Mr. Mercer is also claiming 100% of "the payment in compensation for loss of future earnings" as exempt under § 522(d)(11)(E). As we stated above, Mercer has not established that any of the settlement proceeds are attributable to future earnings and therefore this claim of exemption is also disallowed.
Based upon the foregoing discussion and analysis, we conclude that the Debtors are entitled to $11,250 of the settlement proceeds as exempt property, and that the remaining $38,750 is property of the estate. The attorney fees of Mr. O'Hara should be apportioned pro rata according to each party's respective distribution, and he is allowed 30 days within which to file an application to be compensated out of the Estate's share.

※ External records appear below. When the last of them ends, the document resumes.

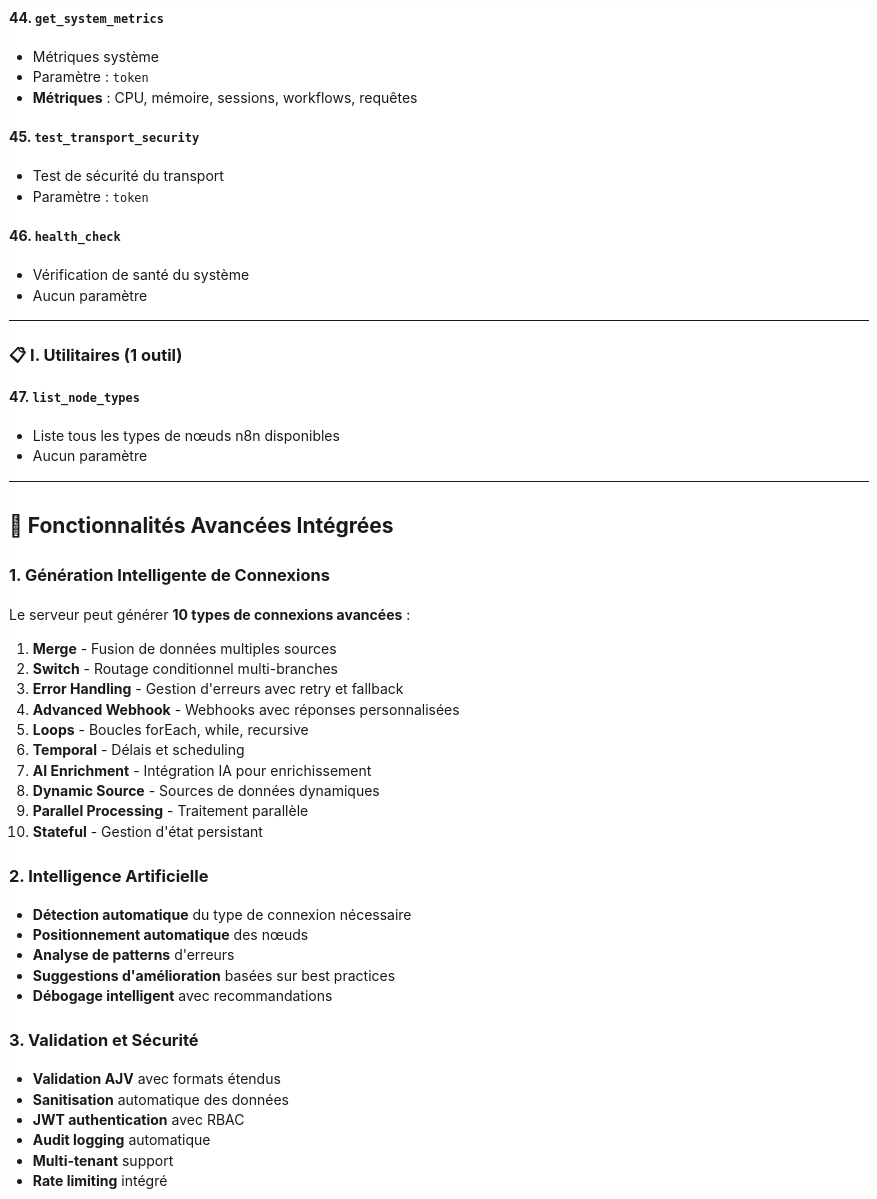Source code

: #### **44. `get_system_metrics`**
- Métriques système
- Paramètre : `token`
- **Métriques** : CPU, mémoire, sessions, workflows, requêtes

#### **45. `test_transport_security`**
- Test de sécurité du transport
- Paramètre : `token`

#### **46. `health_check`**
- Vérification de santé du système
- Aucun paramètre

---

### 📋 I. Utilitaires (1 outil)

#### **47. `list_node_types`**
- Liste tous les types de nœuds n8n disponibles
- Aucun paramètre

---

## 🎨 Fonctionnalités Avancées Intégrées

### 1. Génération Intelligente de Connexions

Le serveur peut générer **10 types de connexions avancées** :

1. **Merge** - Fusion de données multiples sources
2. **Switch** - Routage conditionnel multi-branches
3. **Error Handling** - Gestion d'erreurs avec retry et fallback
4. **Advanced Webhook** - Webhooks avec réponses personnalisées
5. **Loops** - Boucles forEach, while, recursive
6. **Temporal** - Délais et scheduling
7. **AI Enrichment** - Intégration IA pour enrichissement
8. **Dynamic Source** - Sources de données dynamiques
9. **Parallel Processing** - Traitement parallèle
10. **Stateful** - Gestion d'état persistant

### 2. Intelligence Artificielle

- **Détection automatique** du type de connexion nécessaire
- **Positionnement automatique** des nœuds
- **Analyse de patterns** d'erreurs
- **Suggestions d'amélioration** basées sur best practices
- **Débogage intelligent** avec recommandations

### 3. Validation et Sécurité

- **Validation AJV** avec formats étendus
- **Sanitisation** automatique des données
- **JWT authentication** avec RBAC
- **Audit logging** automatique
- **Multi-tenant** support
- **Rate limiting** intégré
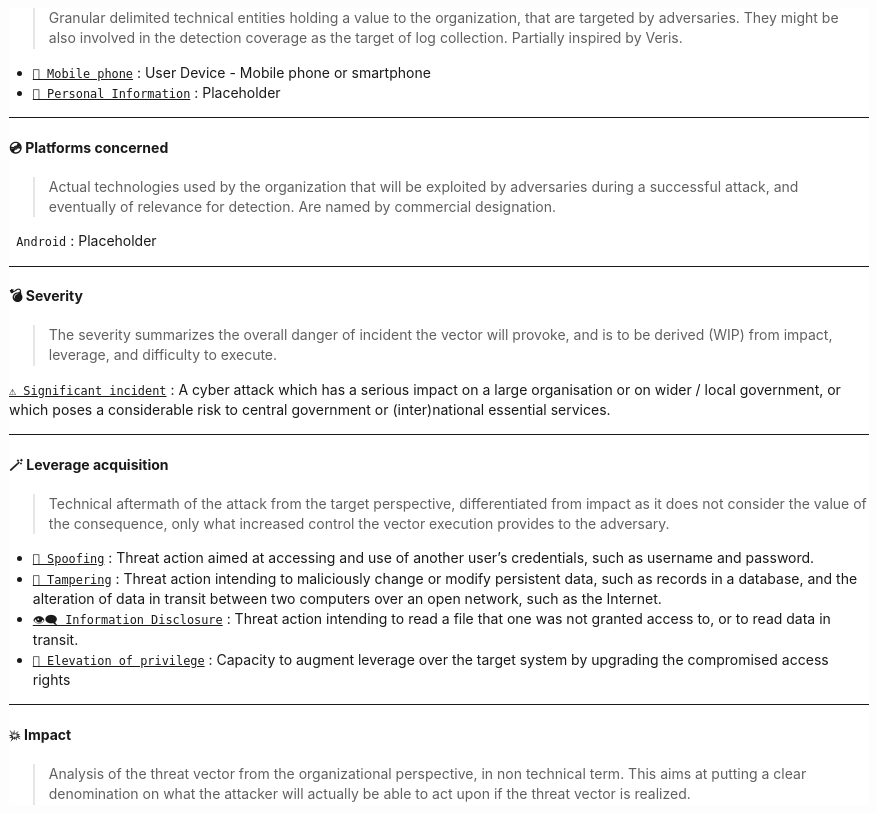  > Granular delimited technical entities holding a value to the organization, that are targeted by adversaries. They might be also involved in the detection coverage as the target of log collection. Partially inspired by Veris.

  - [`📱 Mobile phone`](http://veriscommunity.net/enums.html#section-asset) : User Device - Mobile phone or smartphone
 - [`🪪 Personal Information`](http://veriscommunity.net/enums.html#section-asset) : Placeholder

---

#### **💿 Platforms concerned**

 > Actual technologies used by the organization that will be exploited by adversaries during a successful attack, and eventually of relevance for detection. Are named by commercial designation.

 ` Android` : Placeholder

---

#### **💣 Severity**

 > The severity summarizes the overall danger of incident the vector will provoke, and is to be derived (WIP) from impact, leverage, and difficulty to execute.

 [`⚠️ Significant incident`](https://www.ncsc.gov.uk/news/new-cyber-attack-categorisation-system-improve-uk-response-incidents) : A cyber attack which has a serious impact on a large organisation or on wider / local government, or which poses a considerable risk to central government or (inter)national essential services.

---

#### **🪄 Leverage acquisition**

 > Technical aftermath of the attack from the target perspective, differentiated from impact as it does not consider the value of the consequence, only what increased control the vector execution provides to the adversary.

  - [`👻 Spoofing`](https://owasp.org/www-community/Threat_Modeling_Process#stride) : Threat action aimed at accessing and use of another user’s credentials, such as username and password.
 - [`🐒 Tampering`](https://owasp.org/www-community/Threat_Modeling_Process#stride) : Threat action intending to maliciously change or modify persistent data, such as records in a database, and the alteration of data in transit between two computers over an open network, such as the Internet.
 - [`👁️‍🗨️ Information Disclosure`](https://owasp.org/www-community/Threat_Modeling_Process#stride) : Threat action intending to read a file that one was not granted access to, or to read data in transit.
 - [`💅 Elevation of privilege`](https://owasp.org/www-community/Threat_Modeling_Process#stride) : Capacity to augment leverage over the target system by upgrading the compromised access rights

---

#### **💥 Impact**

 > Analysis of the threat vector from the organizational perspective, in non technical term. This aims at putting a clear denomination on what the attacker will actually be able to act upon if the threat vector is realized.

Finally, we address the Trustee's request to offset the Debtors' share by $3,900, on the ground that the Debtors have listed as an asset a diamond ring which is jointly owned, and upon which they place a value of $4,300 (see Schedule B-2). Mrs. Mercer has claimed a $400 exemption for jewelry (see Schedule B-4), leaving $3,900 worth of the ring as property of the Estate. The Debtors are allowed ten (10) days to decide if they wish to deliver the ring to the Trustee and receive their statutory exemption. If the Debtors choose not to surrender the ring, the Trustee is authorized to offset the amount of their exemption by $3,900, and remit the balance ($7,350) to the Debtors.
Enter Judgment consistent with this opinion.
NOTES
[1] Had he stated the amount as "100%" or "unknown," this may have been a Taylor case.
[2] We note that if the Trustee were required to object to exemptions as the Debtor argues, this would create an unintended administrative nightmare for trustees and courts, since trustees would be required to object in virtually every case, even where the claimed exemption appears valid on its face. We are satisfied that the Code does not require trustee's to operate in that fashion, Taylor notwithstanding.
[3] We disagree with the Trustee's argument that this should be reduced to $3,240 since Mercer applied a portion of this "catch all" exemption to other scheduled exemptions. This is clearly an item about which the Trustee had notice, and which should have been raised by a timely objection, according to Taylor.